Ces documents, associés à la mention dans l’attestation de signature électronique de la signature d’un document intitulé « credit-offer »le 09 juin 2023 à 15h06 pour Monsieur [Z] [T] et par Madame [V] [X] le même jour à 15h09, outre l’absence de contestation malgré la réception des mises en demeure, constituent bien le commencement de preuve par écrit visé à l’article 1361 et 1362 du Code civil et permettent de juger que la société FRANFINANCE rapporte la preuve de l’existence du contrat de prêt allégué et du versement du capital de 7.000 € sur le compte de Monsieur [T].
En revanche, en l’absence de contrat écrit faisant la preuve de la stipulation d’intérêts, la somme dont les demandeurs restent redevables sera calculée après déchéance du droit aux intérêts du prêteur.
Il ressort des pièces produites que sur un capital initial de 7.000 €, Monsieur [Z] [T] et Madame [V] [X] ont remboursé en tout 2.143, 23 euros (mensualités, indemnités légales et intérêts de retard compris).
Ainsi Monsieur [Z] [T] et Madame [V] [X] restent redevables envers la société FRANFIANCE au titre du crédit référencé 39197852690 de la somme de 2.856, 77 € qu’ils seront condamnés à lui payer avec intérêts au taux légal à compter du 07 octobre 2024, date de la mise en demeure.
SUR LES DEMANDES ACCESSOIRES
Monsieur [Z] [T] et Madame [V] [X] succombant à l’instance, il y a lieu de les condamner aux entiers dépens qui comprendront le coût de la mise en demeure.
Il n’apparaît en revanche pas inéquitable de laisser, à la charge de la société FRANFINANCE, les frais irrépétibles qu’elle a engagés dans le cadre de la présente instance. Sa demande formée au titre de l’article 700 du Code de procédure civile sera par conséquent rejetée.

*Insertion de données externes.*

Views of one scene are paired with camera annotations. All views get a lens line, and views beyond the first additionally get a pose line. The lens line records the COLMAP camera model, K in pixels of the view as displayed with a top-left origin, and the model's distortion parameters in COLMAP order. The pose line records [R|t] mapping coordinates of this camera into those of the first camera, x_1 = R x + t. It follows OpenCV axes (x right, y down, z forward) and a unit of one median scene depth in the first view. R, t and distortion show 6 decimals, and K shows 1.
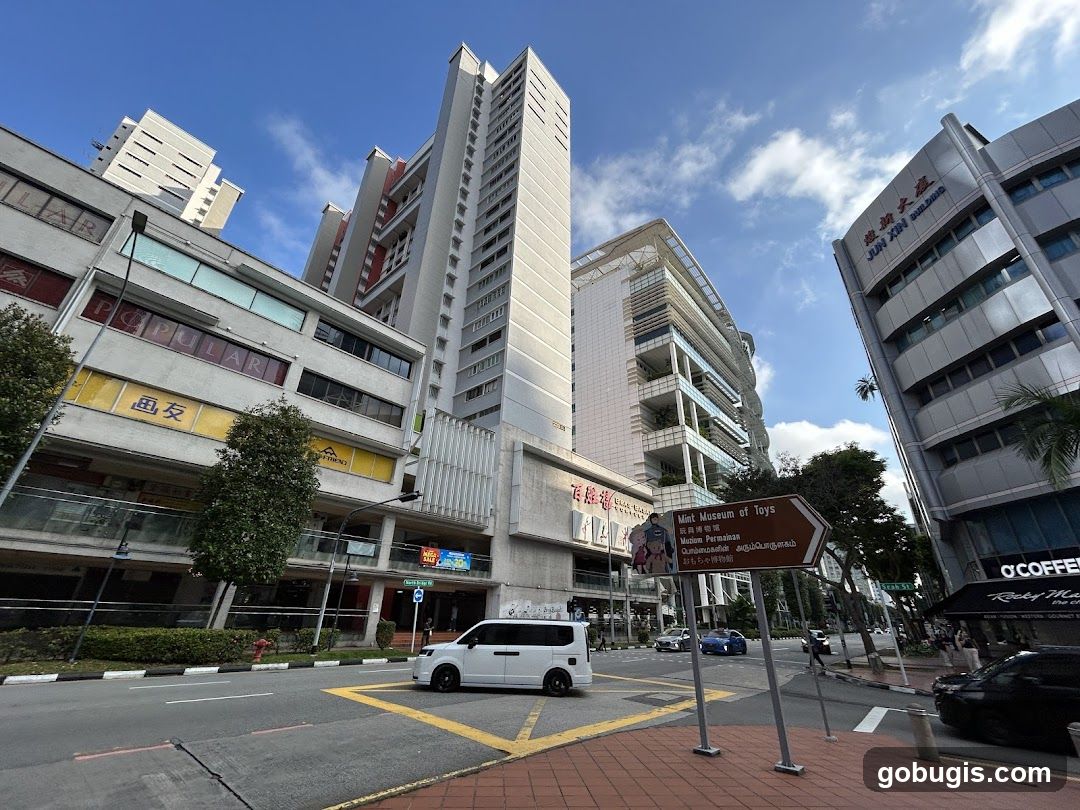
lens RADIAL K [[435.6, 0, 538.5], [0, 435.6, 403.4], [0, 0, 1]] dist [0.000673, 0.000292]
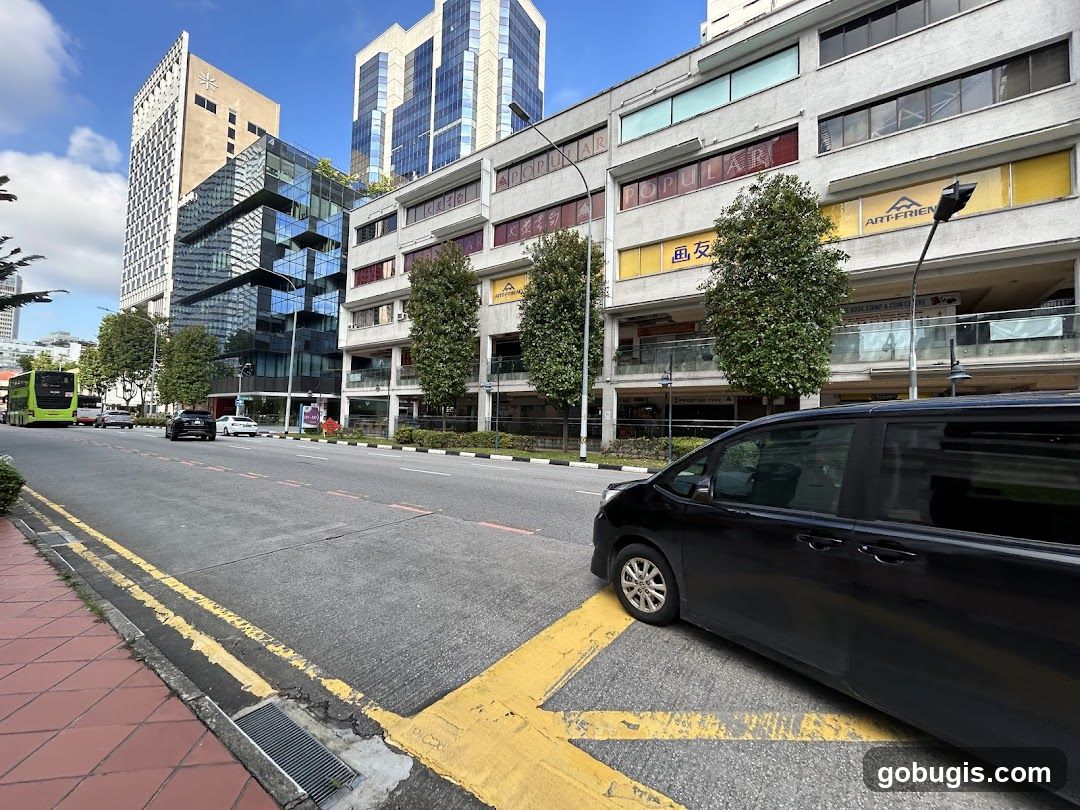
lens RADIAL K [[437.3, 0, 539.1], [0, 437.3, 404.0], [0, 0, 1]] dist [-0.001644, 0.001102]
pose [[0.105846, -0.070521, -0.991879, 0.098455], [0.417392, 0.908505, -0.020053, 0.189569], [0.902541, -0.411880, 0.125596, 0.349451]]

Il convient enfin de rappeler que l’exécution provisoire de la présente décision est de droit en vertu de l’article 514 du Code de procédure civile résultant du décret n°2019-1333 du 11 décembre 2019 entré en vigueur le 1er janvier 2020.
PAR CES MOTIFS
Le juge des contentieux de la protection, statuant après débats tenus en audience publique, par jugement réputé contradictoire rendu en premier ressort, par mise à disposition au greffe,
DECLARE recevable la société FRANFINANCE en son action ;
PRONONCE la déchéance totale du droit aux intérêts ;
CONDAMNE Monsieur [Z] [T] et Madame [V] [X] à payer à la société FRANFINANCE la somme de 2.856, 77 € avec intérêts au taux légal à compter du 07 octobre 2024, date de la mise en demeure
DEBOUTE la société FRANFINANCE de sa demande en paiement de la somme de 1.000 euros au titre de l’article 700 du Code de procédure civile ;
CONDAMNE Monsieur [Z] [T] et Madame [V] [X] aux entiers dépens qui comprendront le coût de la mise en demeure ;
REJETTE toute autre demande ;
RAPPELLE que la présente décision est assortie de l’exécution provisoire ;
La présente décision a été prononcée par mise à disposition au greffe le 18 décembre 2025, par Monsieur Antoine VALSAMIDES, Juge des Contentieux de la Protection, assisté de Madame Camille TROADEC, Greffier, et signée par eux.